Kejadian kerusuhan di Wamena ini bisa dibilang aparat keamanan sebagai elemen terpenting negara gagal mengantisipasi kejadian ini. Dari kejadian ini, muncul pertanyaan kita, apakah masih ada perlindungan dari negara kepada warga negara? Bagaimana negara memberikan kepastian atas nasib orang-orang non Papua di tanah Papua?

Gerakan Rakyat ke Rakyat

Kematian balita berusia 4 tahun, dan anak kecil 8 tahun diantara orang-orang non Papua yang terbunuh, menunjukkan kebencian rakyat asli Papua terhadap pendatang sangat kental dan berdimensi luas. Kita pernah mengalami kondisi yang sama di masa lalu, ketika orang-orang Jawa diusir dari Aceh. Peristiwa ini terjadi  ketika Gerakan Aceh Merdeka mulai bergolak di Aceh.

Pembantaian dengan cara penuh kebencian terhadap pendatang Padang dan Bugis, menunjukkan bahwa bangsa Padang, Bugis dan non Papua lainnya, harus mempunyai orientasi baru dalam melindungi diri. Yakni tidak lagi bersandar hanya pada negara .

Orang  Padang, Bugis dan non Papua ini juga harus menulis surat ke PBB agar menghukum Benny Wenda, OPM dan juga pemerintahan Indonesia atas kegagalan melindungi orang-orang sipil tak berdosa. Hal ini untuk mencegah adanya gerakan yang berkatagori Genocide, alias pembasmian etnis.

Kebencian rakyat asli Papua atas pernyataan rasis yang mereka terima dari segelintir orang di Malang dan Surabaya, tidak boleh serta merta mengantarkan mereka membenci orang-orang non Papua di sana.

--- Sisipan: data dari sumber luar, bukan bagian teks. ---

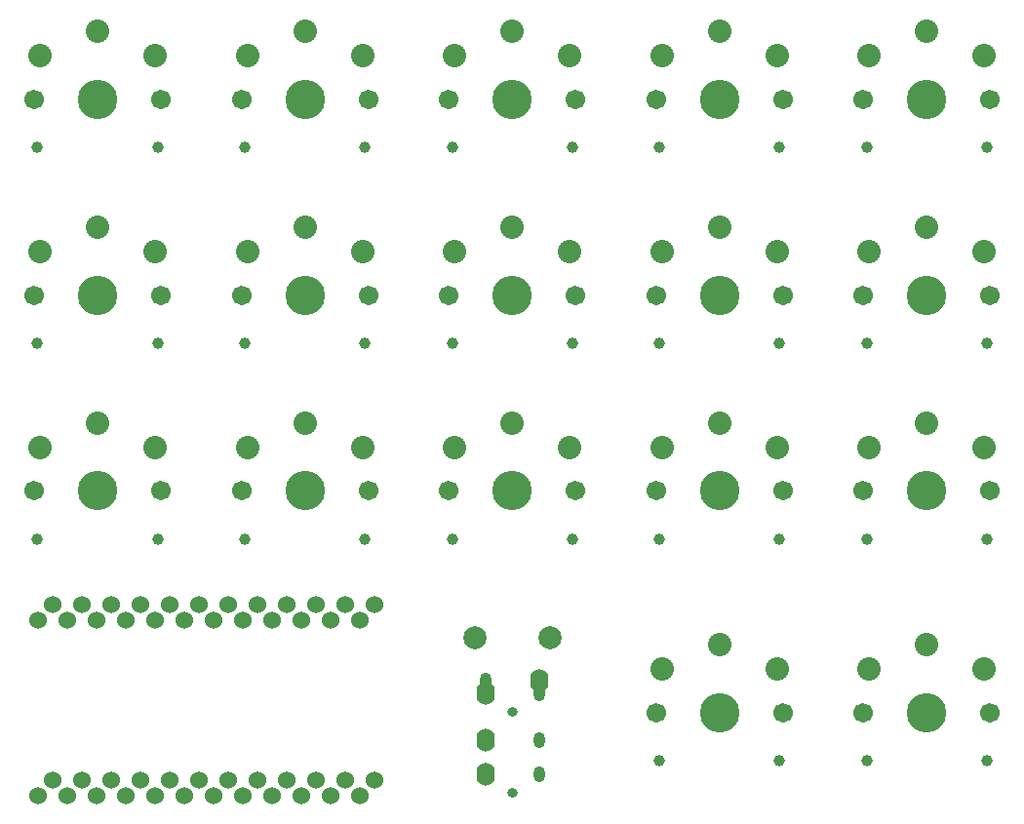
<source format=gbs>
%TF.GenerationSoftware,KiCad,Pcbnew,(5.1.12)-1*%
%TF.CreationDate,2021-11-19T00:53:14-08:00*%
%TF.ProjectId,orthodox,6f727468-6f64-46f7-982e-6b696361645f,rev?*%
%TF.SameCoordinates,Original*%
%TF.FileFunction,Soldermask,Bot*%
%TF.FilePolarity,Negative*%
%FSLAX46Y46*%
G04 Gerber Fmt 4.6, Leading zero omitted, Abs format (unit mm)*
G04 Created by KiCad (PCBNEW (5.1.12)-1) date 2021-11-19 00:53:14*
%MOMM*%
%LPD*%
G01*
G04 APERTURE LIST*
%ADD10C,1.701800*%
%ADD11C,0.990600*%
%ADD12C,2.032000*%
%ADD13C,3.429000*%
%ADD14O,1.600000X2.000000*%
%ADD15C,0.800000*%
%ADD16C,2.000000*%
%ADD17C,1.524000*%
%ADD18O,1.000000X1.400000*%
G04 APERTURE END LIST*
D10*
%TO.C,MX6*%
X77500000Y-68000000D03*
X66500000Y-68000000D03*
D11*
X66780000Y-72200000D03*
D12*
X72000000Y-62100000D03*
X77000000Y-64200000D03*
D13*
X72000000Y-68000000D03*
D12*
X67000000Y-64200000D03*
D11*
X77220000Y-72200000D03*
%TD*%
D14*
%TO.C,U2*%
X92320000Y-84505000D03*
X87720000Y-85605000D03*
X87720000Y-92605000D03*
D15*
X90020000Y-87205000D03*
X90020000Y-94205000D03*
D14*
X87720000Y-89605000D03*
%TD*%
D11*
%TO.C,MX1*%
X59220000Y-38200000D03*
D12*
X49000000Y-30200000D03*
D13*
X54000000Y-34000000D03*
D12*
X59000000Y-30200000D03*
X54000000Y-28100000D03*
D11*
X48780000Y-38200000D03*
D10*
X48500000Y-34000000D03*
X59500000Y-34000000D03*
%TD*%
%TO.C,MX2*%
X59500000Y-51000000D03*
X48500000Y-51000000D03*
D11*
X48780000Y-55200000D03*
D12*
X54000000Y-45100000D03*
X59000000Y-47200000D03*
D13*
X54000000Y-51000000D03*
D12*
X49000000Y-47200000D03*
D11*
X59220000Y-55200000D03*
%TD*%
D10*
%TO.C,MX3*%
X59500000Y-68000000D03*
X48500000Y-68000000D03*
D11*
X48780000Y-72200000D03*
D12*
X54000000Y-62100000D03*
X59000000Y-64200000D03*
D13*
X54000000Y-68000000D03*
D12*
X49000000Y-64200000D03*
D11*
X59220000Y-72200000D03*
%TD*%
D10*
%TO.C,MX4*%
X77500000Y-34000000D03*
X66500000Y-34000000D03*
D11*
X66780000Y-38200000D03*
D12*
X72000000Y-28100000D03*
X77000000Y-30200000D03*
D13*
X72000000Y-34000000D03*
D12*
X67000000Y-30200000D03*
D11*
X77220000Y-38200000D03*
%TD*%
%TO.C,MX5*%
X77220000Y-55200000D03*
D12*
X67000000Y-47200000D03*
D13*
X72000000Y-51000000D03*
D12*
X77000000Y-47200000D03*
X72000000Y-45100000D03*
D11*
X66780000Y-55200000D03*
D10*
X66500000Y-51000000D03*
X77500000Y-51000000D03*
%TD*%
D11*
%TO.C,MX7*%
X95220000Y-38200000D03*
D12*
X85000000Y-30200000D03*
D13*
X90000000Y-34000000D03*
D12*
X95000000Y-30200000D03*
X90000000Y-28100000D03*
D11*
X84780000Y-38200000D03*
D10*
X84500000Y-34000000D03*
X95500000Y-34000000D03*
%TD*%
%TO.C,MX8*%
X95500000Y-51000000D03*
X84500000Y-51000000D03*
D11*
X84780000Y-55200000D03*
D12*
X90000000Y-45100000D03*
X95000000Y-47200000D03*
D13*
X90000000Y-51000000D03*
D12*
X85000000Y-47200000D03*
D11*
X95220000Y-55200000D03*
%TD*%
D10*
%TO.C,MX9*%
X95500000Y-68000000D03*
X84500000Y-68000000D03*
D11*
X84780000Y-72200000D03*
D12*
X90000000Y-62100000D03*
X95000000Y-64200000D03*
D13*
X90000000Y-68000000D03*
D12*
X85000000Y-64200000D03*
D11*
X95220000Y-72200000D03*
%TD*%
D10*
%TO.C,MX10*%
X113500000Y-34000000D03*
X102500000Y-34000000D03*
D11*
X102780000Y-38200000D03*
D12*
X108000000Y-28100000D03*
X113000000Y-30200000D03*
D13*
X108000000Y-34000000D03*
D12*
X103000000Y-30200000D03*
D11*
X113220000Y-38200000D03*
%TD*%
%TO.C,MX11*%
X113220000Y-55200000D03*
D12*
X103000000Y-47200000D03*
D13*
X108000000Y-51000000D03*
D12*
X113000000Y-47200000D03*
X108000000Y-45100000D03*
D11*
X102780000Y-55200000D03*
D10*
X102500000Y-51000000D03*
X113500000Y-51000000D03*
%TD*%
%TO.C,MX12*%
X113500000Y-68000000D03*
X102500000Y-68000000D03*
D11*
X102780000Y-72200000D03*
D12*
X108000000Y-62100000D03*
X113000000Y-64200000D03*
D13*
X108000000Y-68000000D03*
D12*
X103000000Y-64200000D03*
D11*
X113220000Y-72200000D03*
%TD*%
D10*
%TO.C,MX13*%
X113500000Y-87250000D03*
X102500000Y-87250000D03*
D11*
X102780000Y-91450000D03*
D12*
X108000000Y-81350000D03*
X113000000Y-83450000D03*
D13*
X108000000Y-87250000D03*
D12*
X103000000Y-83450000D03*
D11*
X113220000Y-91450000D03*
%TD*%
%TO.C,MX14*%
X131220000Y-38200000D03*
D12*
X121000000Y-30200000D03*
D13*
X126000000Y-34000000D03*
D12*
X131000000Y-30200000D03*
X126000000Y-28100000D03*
D11*
X120780000Y-38200000D03*
D10*
X120500000Y-34000000D03*
X131500000Y-34000000D03*
%TD*%
%TO.C,MX15*%
X131500000Y-51000000D03*
X120500000Y-51000000D03*
D11*
X120780000Y-55200000D03*
D12*
X126000000Y-45100000D03*
X131000000Y-47200000D03*
D13*
X126000000Y-51000000D03*
D12*
X121000000Y-47200000D03*
D11*
X131220000Y-55200000D03*
%TD*%
%TO.C,MX16*%
X131220000Y-72200000D03*
D12*
X121000000Y-64200000D03*
D13*
X126000000Y-68000000D03*
D12*
X131000000Y-64200000D03*
X126000000Y-62100000D03*
D11*
X120780000Y-72200000D03*
D10*
X120500000Y-68000000D03*
X131500000Y-68000000D03*
%TD*%
D11*
%TO.C,MX17*%
X131220000Y-91450000D03*
D12*
X121000000Y-83450000D03*
D13*
X126000000Y-87250000D03*
D12*
X131000000Y-83450000D03*
X126000000Y-81350000D03*
D11*
X120780000Y-91450000D03*
D10*
X120500000Y-87250000D03*
X131500000Y-87250000D03*
%TD*%
D16*
%TO.C,SW1*%
X86750000Y-80730000D03*
X93250000Y-80730000D03*
%TD*%
D17*
%TO.C,U1*%
X50092000Y-93150000D03*
X52632000Y-93150000D03*
X55172000Y-93150000D03*
X57712000Y-93150000D03*
X60252000Y-93150000D03*
X62792000Y-93150000D03*
X65332000Y-93150000D03*
X67872000Y-93150000D03*
X70412000Y-93150000D03*
X72952000Y-93150000D03*
X75492000Y-93150000D03*
X78032000Y-93150000D03*
X78032000Y-77910000D03*
X75492000Y-77910000D03*
X72952000Y-77910000D03*
X70412000Y-77910000D03*
X67872000Y-77910000D03*
X65332000Y-77910000D03*
X62792000Y-77910000D03*
X60252000Y-77910000D03*
X57712000Y-77910000D03*
X55172000Y-77910000D03*
X52632000Y-77910000D03*
X50092000Y-77910000D03*
X48822000Y-94456400D03*
X51362000Y-94456400D03*
X53902000Y-94456400D03*
X56442000Y-94456400D03*
X58982000Y-94456400D03*
X61522000Y-94456400D03*
X64062000Y-94456400D03*
X66602000Y-94456400D03*
X69142000Y-94456400D03*
X71682000Y-94456400D03*
X74222000Y-94456400D03*
X76762000Y-94456400D03*
X76762000Y-79236400D03*
X74222000Y-79236400D03*
X71682000Y-79236400D03*
X69142000Y-79236400D03*
X66602000Y-79236400D03*
X64062000Y-79236400D03*
X61522000Y-79236400D03*
X58982000Y-79236400D03*
X56442000Y-79236400D03*
X53902000Y-79236400D03*
X51362000Y-79236400D03*
X48822000Y-79236400D03*
%TD*%
D15*
%TO.C,U3*%
X90025000Y-87205000D03*
X90025000Y-94205000D03*
D18*
X92325000Y-92605000D03*
X92325000Y-89605000D03*
X92325000Y-85605000D03*
X87725000Y-84505000D03*
%TD*%
M02*

</source>
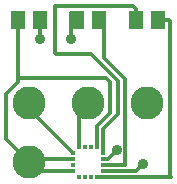
<source format=gtl>
G04 (created by PCBNEW (2013-07-07 BZR 4022)-stable) date 8/5/2015 3:42:45 PM*
%MOIN*%
G04 Gerber Fmt 3.4, Leading zero omitted, Abs format*
%FSLAX34Y34*%
G01*
G70*
G90*
G04 APERTURE LIST*
%ADD10C,0.00590551*%
%ADD11C,0.110236*%
%ADD12R,0.0177165X0.011811*%
%ADD13R,0.011811X0.0177165*%
%ADD14R,0.0512X0.059*%
%ADD15C,0.035*%
%ADD16C,0.011811*%
G04 APERTURE END LIST*
G54D10*
G54D11*
X78740Y-57086D03*
X80708Y-57086D03*
X76771Y-57086D03*
X76771Y-59055D03*
G54D12*
X78238Y-58759D03*
X78238Y-58956D03*
X78238Y-59153D03*
X78238Y-59350D03*
G54D13*
X78444Y-59557D03*
X78641Y-59557D03*
X78838Y-59557D03*
X79035Y-59557D03*
G54D12*
X79242Y-59350D03*
X79242Y-59153D03*
X79242Y-58956D03*
X79242Y-58759D03*
G54D13*
X79035Y-58553D03*
X78838Y-58553D03*
X78641Y-58553D03*
X78444Y-58553D03*
G54D14*
X76396Y-54330D03*
X77146Y-54330D03*
X81083Y-54330D03*
X80333Y-54330D03*
X79115Y-54330D03*
X78365Y-54330D03*
G54D15*
X78187Y-54962D03*
X79708Y-58663D03*
X77147Y-54966D03*
X80561Y-59141D03*
G54D16*
X78190Y-54090D02*
X78190Y-54959D01*
X78190Y-54959D02*
X78187Y-54962D01*
X79415Y-58956D02*
X79708Y-58663D01*
X79242Y-58956D02*
X79415Y-58956D01*
X77146Y-54330D02*
X77146Y-54965D01*
X77146Y-54965D02*
X77147Y-54966D01*
X79242Y-59350D02*
X80352Y-59350D01*
X80352Y-59350D02*
X80561Y-59141D01*
X79290Y-54090D02*
X79290Y-55581D01*
X79964Y-59153D02*
X79242Y-59153D01*
X79988Y-59129D02*
X79964Y-59153D01*
X79988Y-56279D02*
X79988Y-59129D01*
X79290Y-55581D02*
X79988Y-56279D01*
X77657Y-53865D02*
X80238Y-53865D01*
X80238Y-53865D02*
X80333Y-53960D01*
X79242Y-58759D02*
X79242Y-57974D01*
X80333Y-53960D02*
X80333Y-54330D01*
X77657Y-55431D02*
X77657Y-53865D01*
X77675Y-55448D02*
X77657Y-55431D01*
X78844Y-55448D02*
X77675Y-55448D01*
X79742Y-56346D02*
X78844Y-55448D01*
X79742Y-57474D02*
X79742Y-56346D01*
X79242Y-57974D02*
X79742Y-57474D01*
X79035Y-59557D02*
X81509Y-59557D01*
X81450Y-54330D02*
X81083Y-54330D01*
X81470Y-54350D02*
X81450Y-54330D01*
X81470Y-59517D02*
X81470Y-54350D01*
X81509Y-59557D02*
X81470Y-59517D01*
X76771Y-57086D02*
X76771Y-57293D01*
X76771Y-57293D02*
X78238Y-58759D01*
X78444Y-58553D02*
X78444Y-57381D01*
X78444Y-57381D02*
X78740Y-57086D01*
X79035Y-58553D02*
X79035Y-57862D01*
X79330Y-56250D02*
X76396Y-56250D01*
X79484Y-56403D02*
X79330Y-56250D01*
X79484Y-57413D02*
X79484Y-56403D01*
X79035Y-57862D02*
X79484Y-57413D01*
X76396Y-54330D02*
X76396Y-56250D01*
X76396Y-56250D02*
X76396Y-56394D01*
X76009Y-58293D02*
X76771Y-59055D01*
X76009Y-56781D02*
X76009Y-58293D01*
X76396Y-56394D02*
X76009Y-56781D01*
X78238Y-59350D02*
X77066Y-59350D01*
X77066Y-59350D02*
X76771Y-59055D01*
X78238Y-58956D02*
X76870Y-58956D01*
X76870Y-58956D02*
X76771Y-59055D01*
M02*

</source>
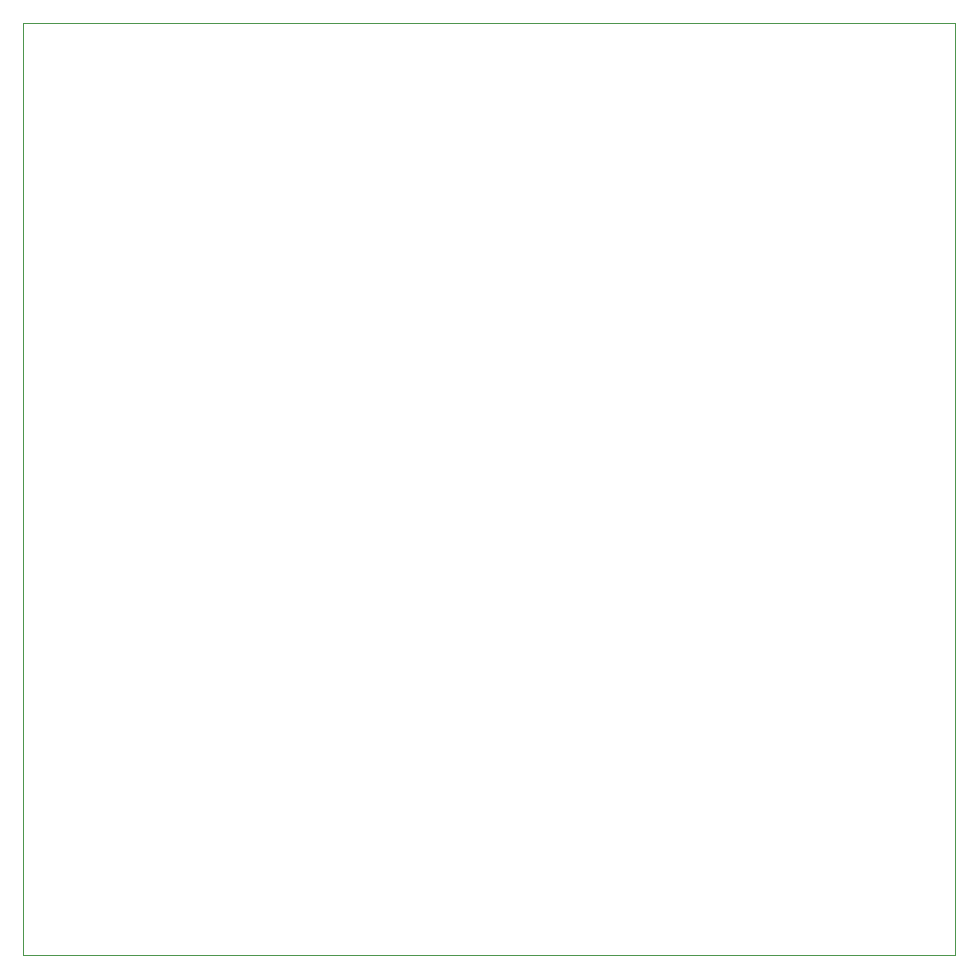
<source format=gbr>
%TF.GenerationSoftware,Altium Limited,Altium Designer,22.4.2 (48)*%
G04 Layer_Color=0*
%FSLAX45Y45*%
%MOMM*%
%TF.SameCoordinates,3C980A95-6889-48E8-A7F5-DB61C56FBEE1*%
%TF.FilePolarity,Positive*%
%TF.FileFunction,Profile,NP*%
%TF.Part,Single*%
G01*
G75*
%TA.AperFunction,Profile*%
%ADD28C,0.02540*%
D28*
X-2552700Y-2159000D02*
X5334000D01*
Y5727700D01*
X-2552700D01*
Y-2159000D01*
%TF.MD5,c6d6f036e4bfa5f49c1401330f6df6fe*%
M02*

</source>
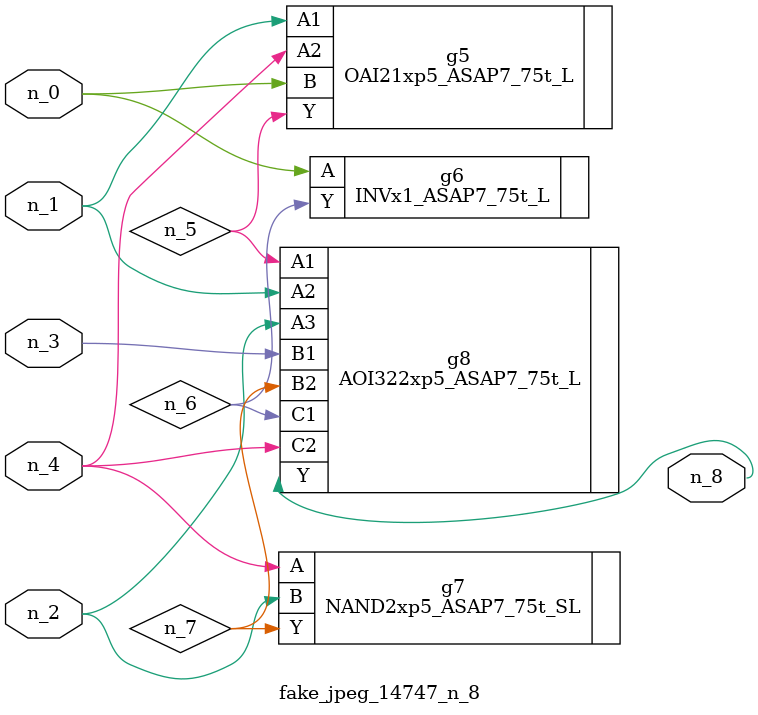
<source format=v>
module fake_jpeg_14747_n_8 (n_3, n_2, n_1, n_0, n_4, n_8);

input n_3;
input n_2;
input n_1;
input n_0;
input n_4;

output n_8;

wire n_6;
wire n_5;
wire n_7;

OAI21xp5_ASAP7_75t_L g5 ( 
.A1(n_1),
.A2(n_4),
.B(n_0),
.Y(n_5)
);

INVx1_ASAP7_75t_L g6 ( 
.A(n_0),
.Y(n_6)
);

NAND2xp5_ASAP7_75t_SL g7 ( 
.A(n_4),
.B(n_2),
.Y(n_7)
);

AOI322xp5_ASAP7_75t_L g8 ( 
.A1(n_5),
.A2(n_1),
.A3(n_2),
.B1(n_3),
.B2(n_7),
.C1(n_6),
.C2(n_4),
.Y(n_8)
);


endmodule
</source>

Sebab, orang-orang Indonesia yang pergi ke Papua bukanlah kelompok bersenjata maupun kelompok pembenci rakyat Papua. Mereka adalah orang-orang yang merasa bahwa mencari rejeki adalah usaha yang tidak mengenal batas wilayah.

Catatan Akhir

Kita sangat terpukul dengan pembantaian etnis non asli Papua, yang terjadi di Wamena. Jokowi tidak boleh mentolerir pembantaian ini. Masalah vertikal dapat didekati dengan berbagai dialog, namun pembantaian etnis haruslah dilakukan dengan kekuatan negara, “at all force dan at all cost.”

Langkah inilah yang harus segera dilakukan negara. Disamping itu, gerakan antar rakyat Papua dan Non Papua untuk mengeliminir kebencian harus juga dilakukan secara langsung. Inisiatif rakyat ke rakyat langsung antar etnis tanpa menunggu negara hadir.